The game was wrapped up just six minutes after the U.S. equalizer when Colombia got down the left wing, crossed it to Martinez who calmly put it in the back of the net, which would have required the U.S. to score twice to get back in the game. That didn’t happen. Unfortunately for viewers of this game, the second half wasn’t inspiring, and after the second goal, it was pretty easy to see how this one was going to end up.

Herzog’s substitutions and lineup for this game were not very good, Arriola did well in the first half, and Jerome Kiesewetter didn’t offer much either of the times he came on as a sub in games one and two. Bringing off Morris was a good idea, he was quite disappointing all told for the U.S. over both legs, hitting the bar in game one, and hitting nothing close to the target in game two. For the USMNT’s sake, let’s hope Morris develops into more of a Clint Dempsey than a Jozy Altidore, although on these two games, it seems he may be more of the latter. Rodriguez didn’t cover himself in much glory either, at least Morris hit the bar once, Rodriguez couldn’t seem to make any sort of impact.

Frankly the only players that MIGHT have the quality for the full national team are Horvath, Hyndman and Trapp.

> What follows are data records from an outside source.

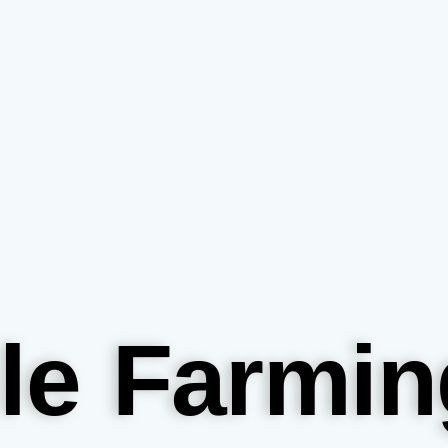
le Farmin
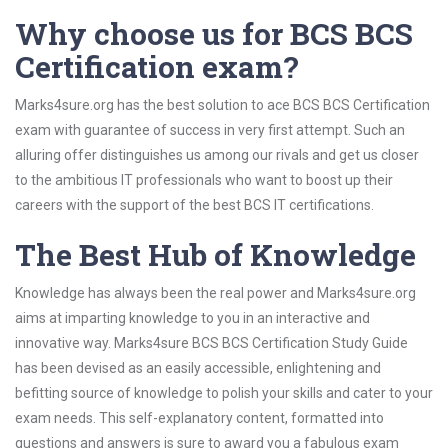
Why choose us for BCS BCS
Certification exam?
Marks4sure.org has the best solution to ace BCS BCS Certification
exam with guarantee of success in very first attempt. Such an
alluring offer distinguishes us among our rivals and get us closer
to the ambitious IT professionals who want to boost up their
careers with the support of the best BCS IT certifications.
The Best Hub of Knowledge
Knowledge has always been the real power and Marks4sure.org
aims at imparting knowledge to you in an interactive and
innovative way. Marks4sure BCS BCS Certification Study Guide
has been devised as an easily accessible, enlightening and
befitting source of knowledge to polish your skills and cater to your
exam needs. This self-explanatory content, formatted into
questions and answers is sure to award you a fabulous exam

Parker had two good games, and in the future he may find himself part of the team. Miazga is highly rated, and plays for Chelsea, yes, but representing his country in two must win games he was very poor, which isn’t the best sign for his national team future. Jordan Morris as mentioned earlier was "eh" overall in both games, but he gets a pass since he hasn’t been technically a professional very long, so it’s up in the air with him, really. Frankly players like Kellyn Acosta, Jerome Kiesewetter, Mario Rodriguez and Matt Polster all have a lot of proving to do if they want to secure a place in the senior team, but for now should not get anywhere close to that team.

Altogether, the U.S. can only blame themselves, the first game in Colombia felt lucky at the time, as the Colombians were clearly better in almost every position. The second game was a total disaster defensively, though it is worth pointing out these players are quite young, the importance of the game may have caused some unwanted nerves in the team, which doesn’t help at all in defense. Captain Wil Trapp played well in the first leg, breaking up Colombian chances and passing well, but really didn’t offer much in the second, and it’s clear a defensive midfielder is what can make or break this team, as the back four can be so bad. No Olympics for the U.S. again this summer, at least we don’t have to play to qualify for the Copa America though!